* _What to work on_: From the first line to the last, copy the data exactly and drop the pictures.

* _Data excerpt_:
+++++
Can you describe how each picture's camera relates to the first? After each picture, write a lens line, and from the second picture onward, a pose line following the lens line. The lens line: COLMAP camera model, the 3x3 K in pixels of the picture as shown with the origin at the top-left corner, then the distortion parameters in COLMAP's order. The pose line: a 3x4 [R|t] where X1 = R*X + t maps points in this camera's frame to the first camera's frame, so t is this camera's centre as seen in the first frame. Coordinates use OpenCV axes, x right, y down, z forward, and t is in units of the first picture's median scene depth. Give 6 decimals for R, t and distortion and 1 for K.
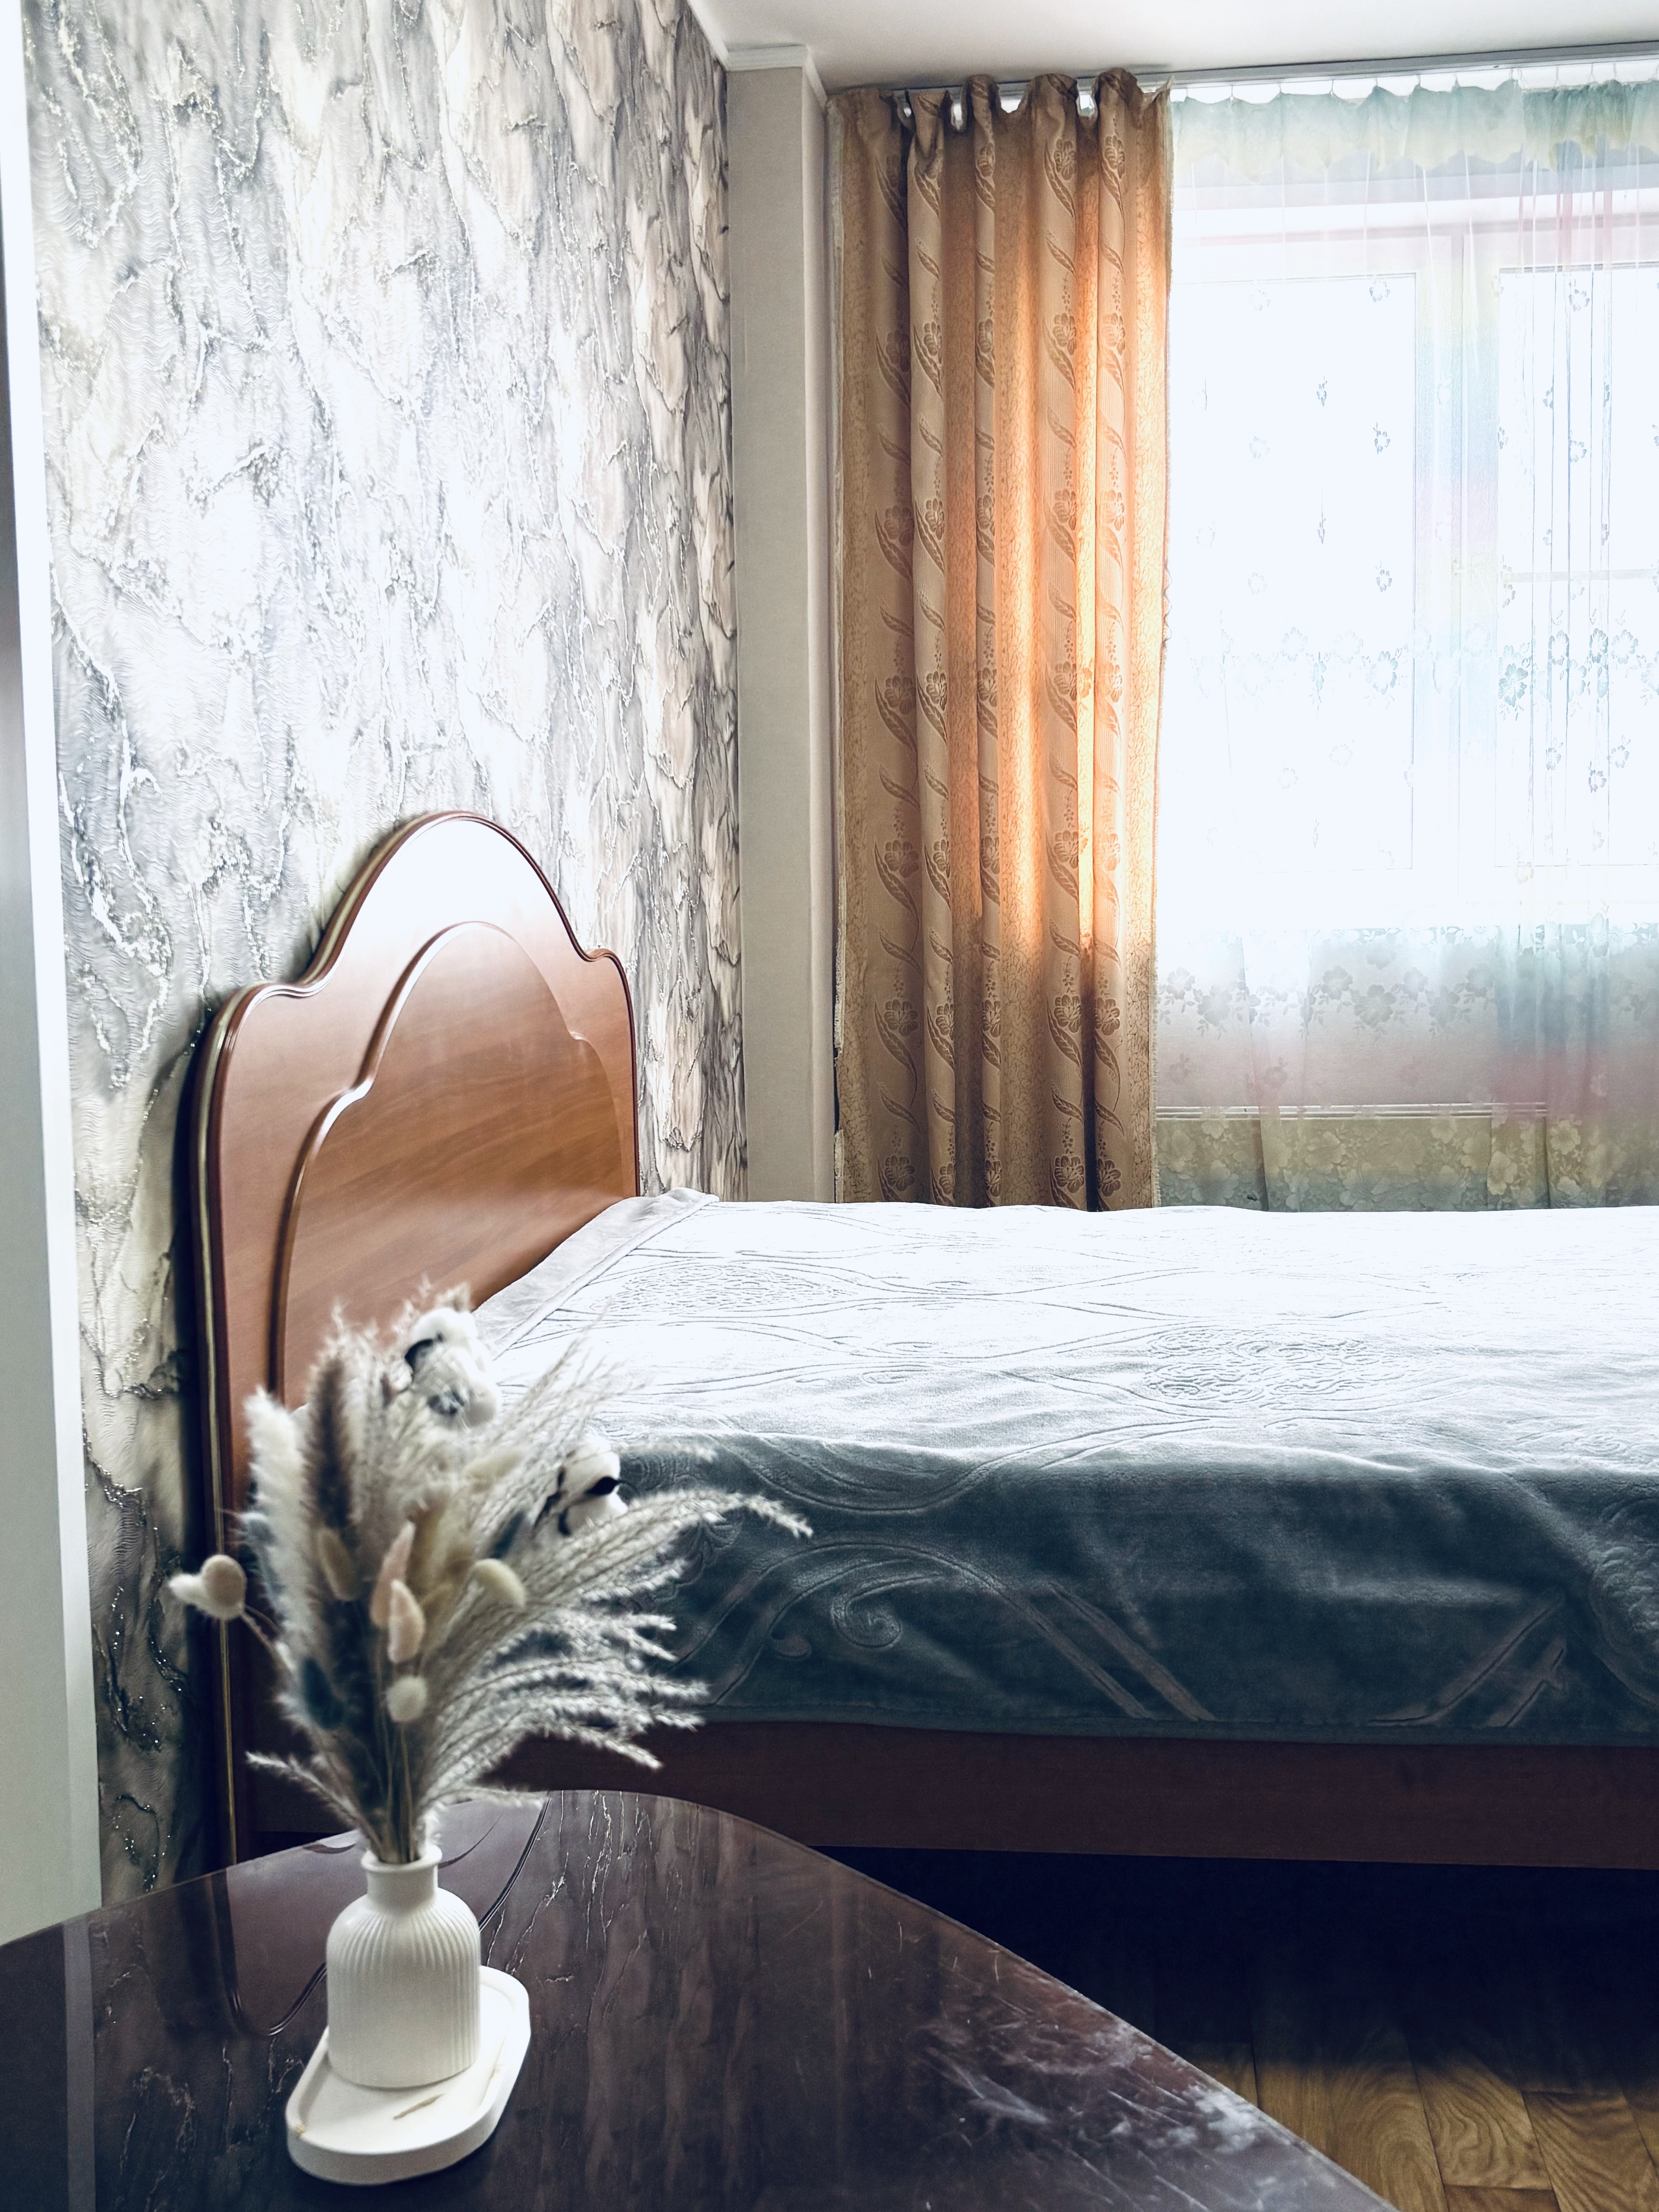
lens RADIAL K [[2481.1, 0, 947.5], [0, 2481.1, 1104.5], [0, 0, 1]] dist [0.131865, -0.493781]
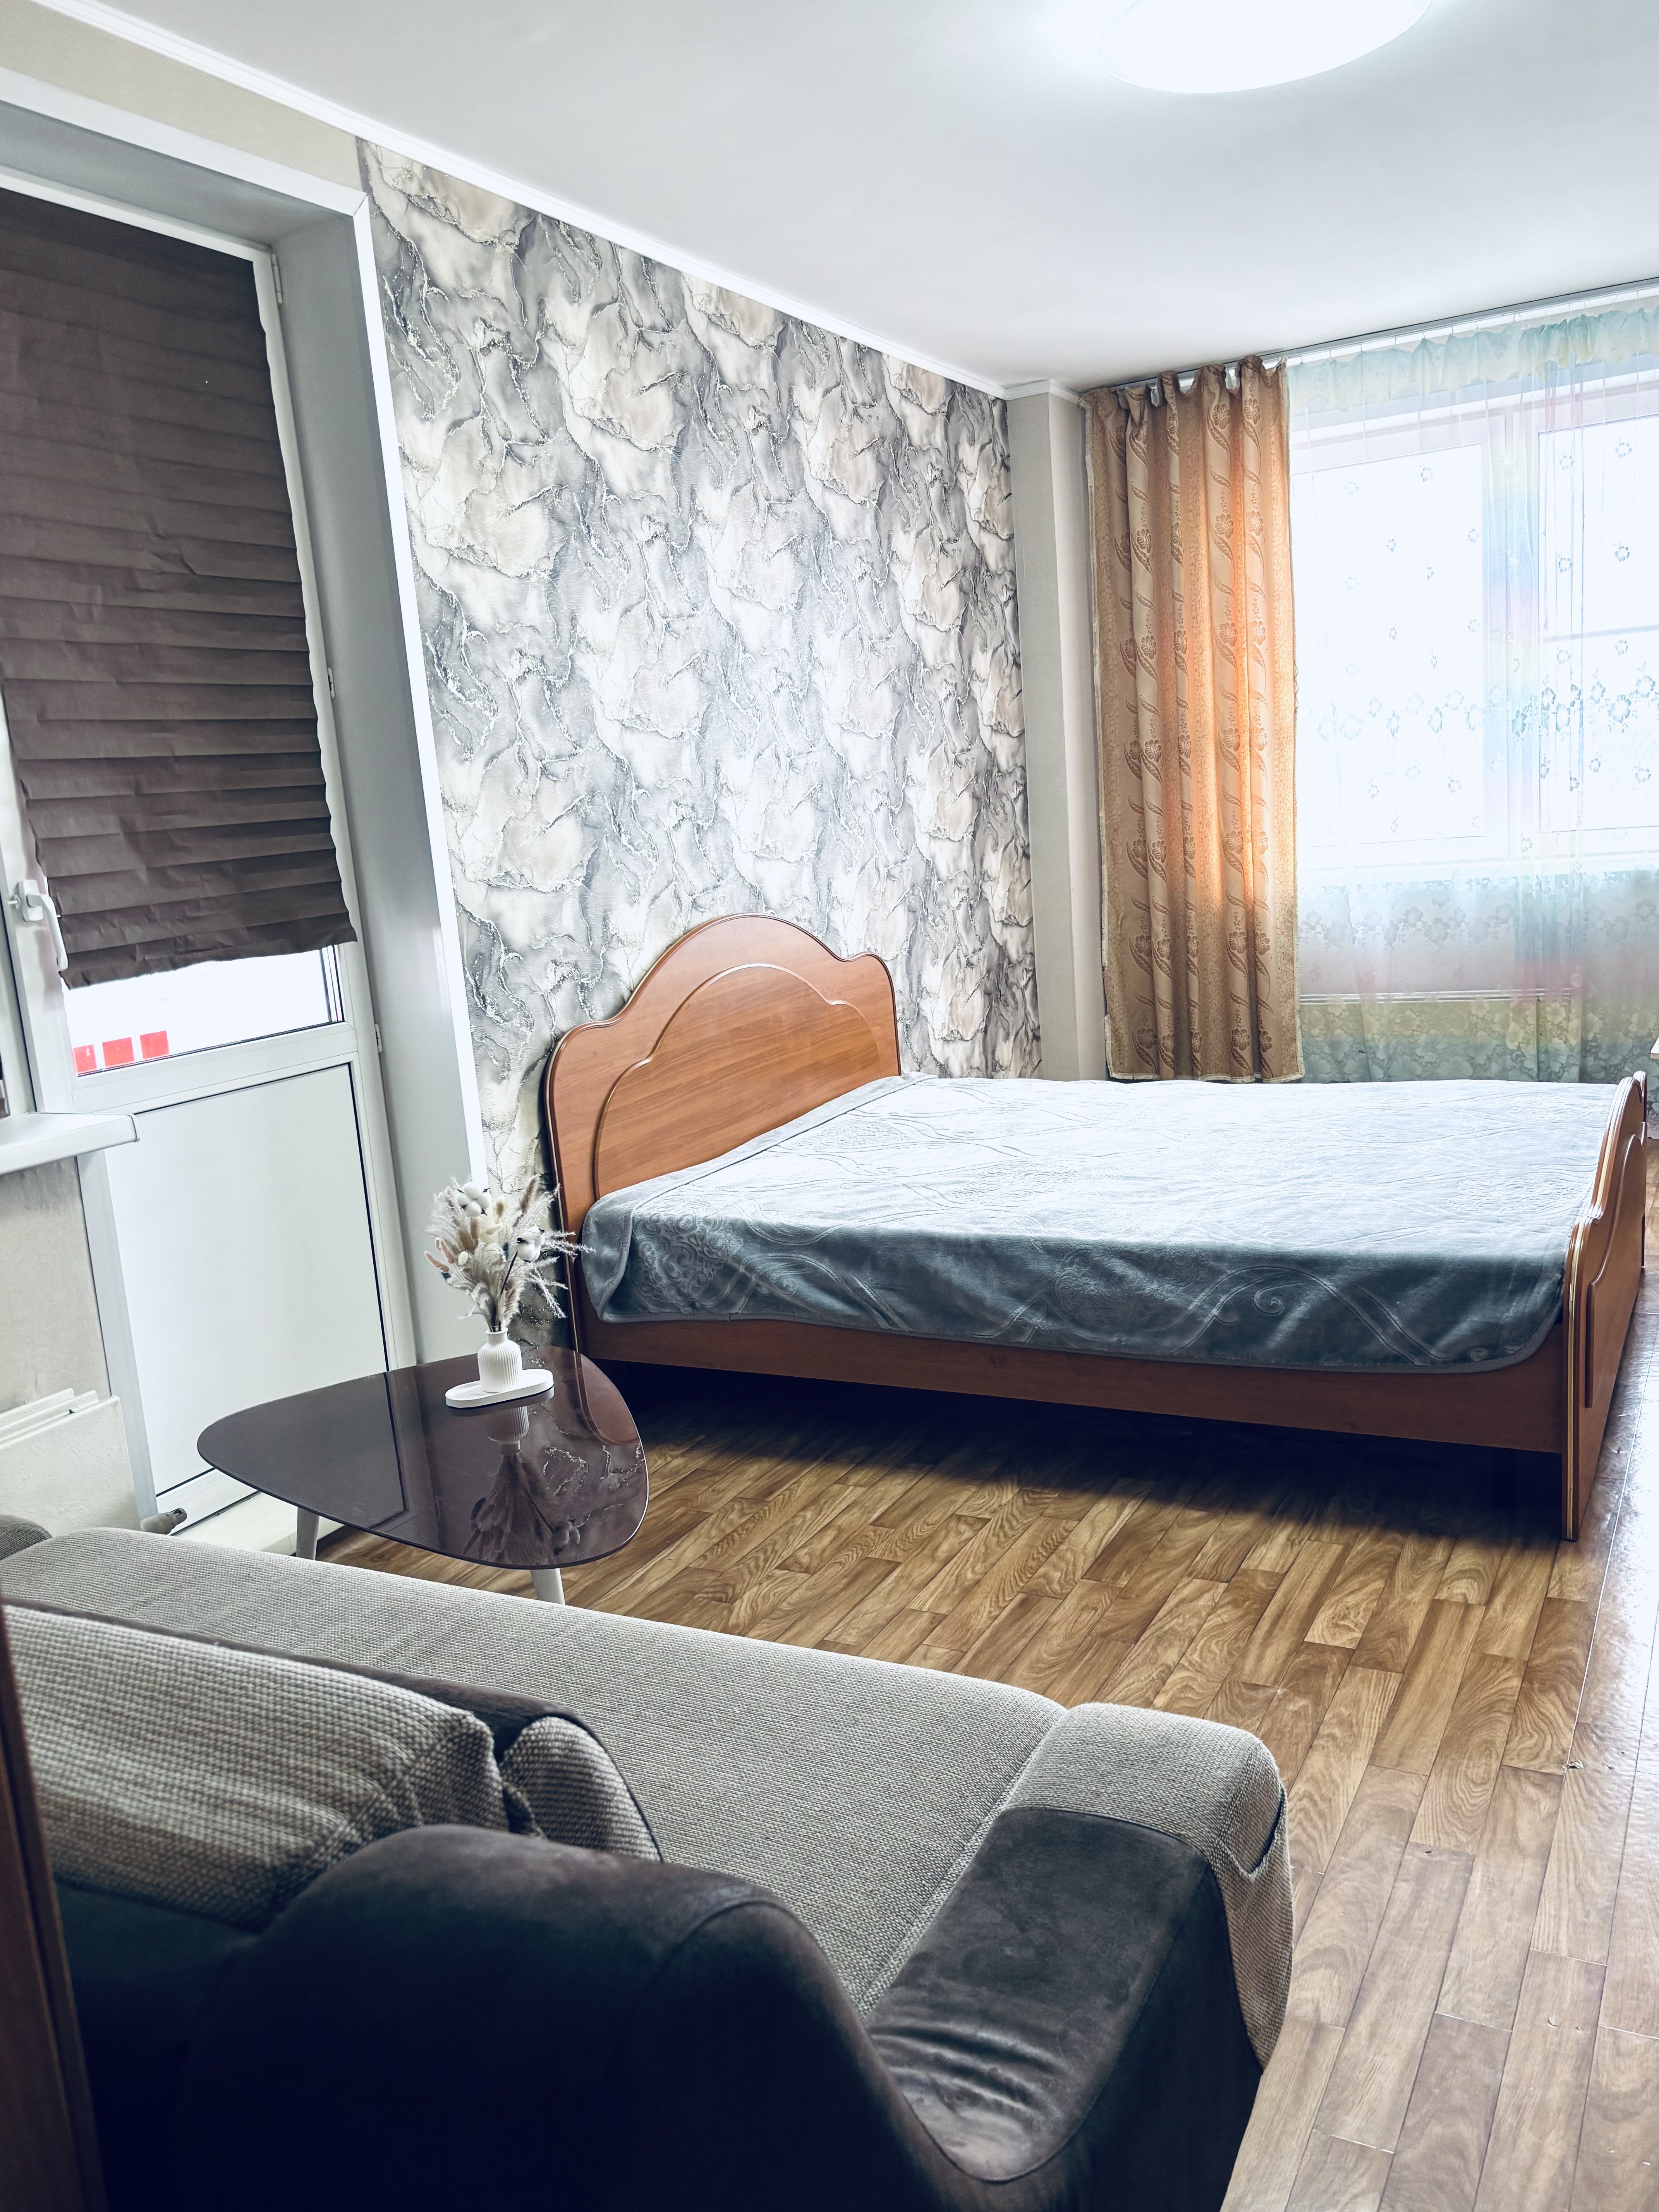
lens RADIAL K [[1756.4, 0, 829.5], [0, 1756.4, 1106.0], [0, 0, 1]] dist [0.044995, 0.002384]
pose [[0.936142, -0.000102, -0.351623, 0.210539], [0.033624, 0.995444, 0.089228, -0.043029], [0.350012, -0.095352, 0.931880, -0.199961]]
+++++
* _Task output_:
Can you describe how each picture's camera relates to the first? After each picture, write a lens line, and from the second picture onward, a pose line following the lens line. The lens line: COLMAP camera model, the 3x3 K in pixels of the picture as shown with the origin at the top-left corner, then the distortion parameters in COLMAP's order. The pose line: a 3x4 [R|t] where X1 = R*X + t maps points in this camera's frame to the first camera's frame, so t is this camera's centre as seen in the first frame. Coordinates use OpenCV axes, x right, y down, z forward, and t is in units of the first picture's median scene depth. Give 6 decimals for R, t and distortion and 1 for K.
lens RADIAL K [[2481.1, 0, 947.5], [0, 2481.1, 1104.5], [0, 0, 1]] dist [0.131865, -0.493781]
lens RADIAL K [[1756.4, 0, 829.5], [0, 1756.4, 1106.0], [0, 0, 1]] dist [0.044995, 0.002384]
pose [[0.936142, -0.000102, -0.351623, 0.210539], [0.033624, 0.995444, 0.089228, -0.043029], [0.350012, -0.095352, 0.931880, -0.199961]]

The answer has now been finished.